Сжав зубы, Руссов все-таки пошел опять к атомоходу, мучительно размышляя о том, как найти выход из этого отчаянного положения. Носить по одному человеку к звездолету? Одиннадцать раз туда, одиннадцать раз обратно… двенадцать километров и еще двенадцать километров… почти триста тысяч шагов, причем половину пути с тяжелым грузом? Он понял, что это ему не под силу…
Так же как и в земных тропиках, ночь здесь наступила внезапно. Он ощупью нашел защелки и в раздумье откинул пластмассовые борта атомохода. «Тупица! Вот платформа для перевозки! Борт!». Догадка окрылила Руссова. Он бросился в кабину управления, быстро нашел необходимые инструменты и, включив нашлемный прожектор, снял боковые борта атомохода. Яростно орудуя инструментами, он пробил на передней кромке каждого из бортов по два отверстия, продел в них гибкий канат, благодаря судьбу за то, что последний оказался в ящике запасных деталей, и, впрягшись в лямки, почти бегом потащил обе «платформы» к чернеющим вдали телам товарищей. «Теперь скорей к астролету, в спасительный холод анабиозных ванн…».

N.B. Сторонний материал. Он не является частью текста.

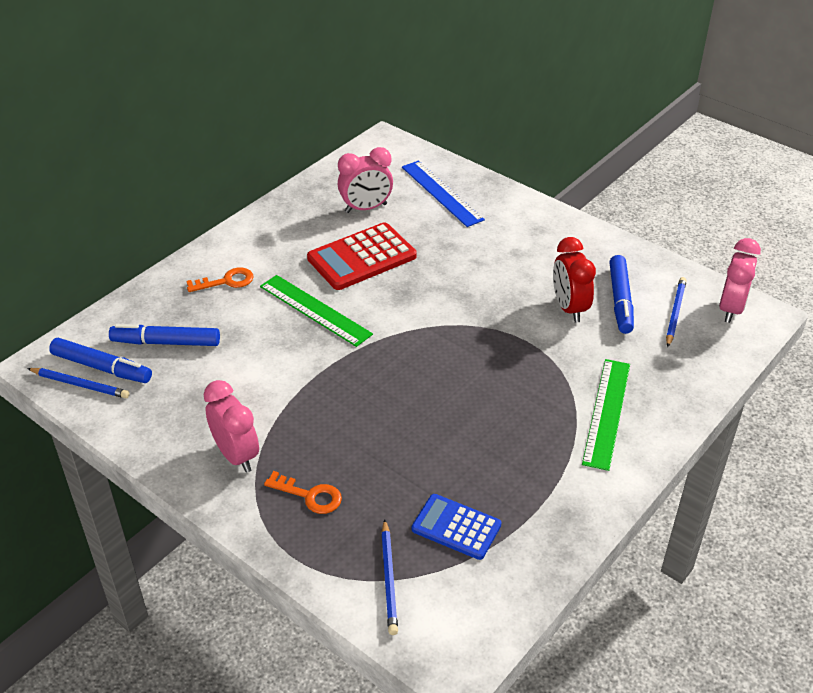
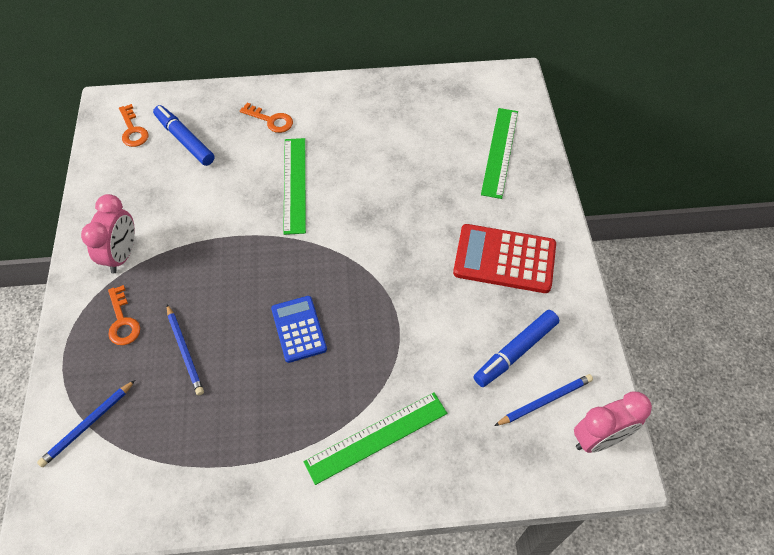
camera: 45 degrees right, 15 degrees up
(80, 385) = (109, 134): blue pencil -> blue pencil (184, 351)
(101, 367) = (133, 130): blue marker -> orange key
(362, 257) = (375, 166): red calculator -> red calculator (504, 259)
(366, 208) = (429, 126): pink clock -> none
(442, 193) = (500, 152): blue ruler -> green ruler
(456, 527) = (168, 428): blue calculator -> blue calculator (298, 329)
(569, 308) = (466, 325): red clock -> none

Руссов бережно разместил тела товарищей на обеих бортах и со вздохом подумал о том, что, пожалуй, оба «поезда» сразу ему не свезти. На каждом листе — шесть человек, на каждом — полтонны драгоценного груза. Он напрягся и потянул одну из платформ. Скрипнув, она тяжело сдвинулась с места. «Это нелегко… но нужно довезти… надо везти». Он решительно впрягся в первый «поезд». Стало совсем темно. Нашлемный фонарь бросал вперед дрожащий, неверный луч света. Первобытный лес встретил его мраком, зловещим, настороженным молчанием, изредка нарушаемым сонным хлопаньем крыльев уснувшей птицы да какими-то неясными шорохами. Он подумал о хищных зверях и внутренне содрогнулся, но вскоре успокоился, вспомнив, что у него есть мощный атомный излучатель, найденный в атомоходе. Он остановился, взял излучатель и передвинул рычажок генерации излучений на красное деление.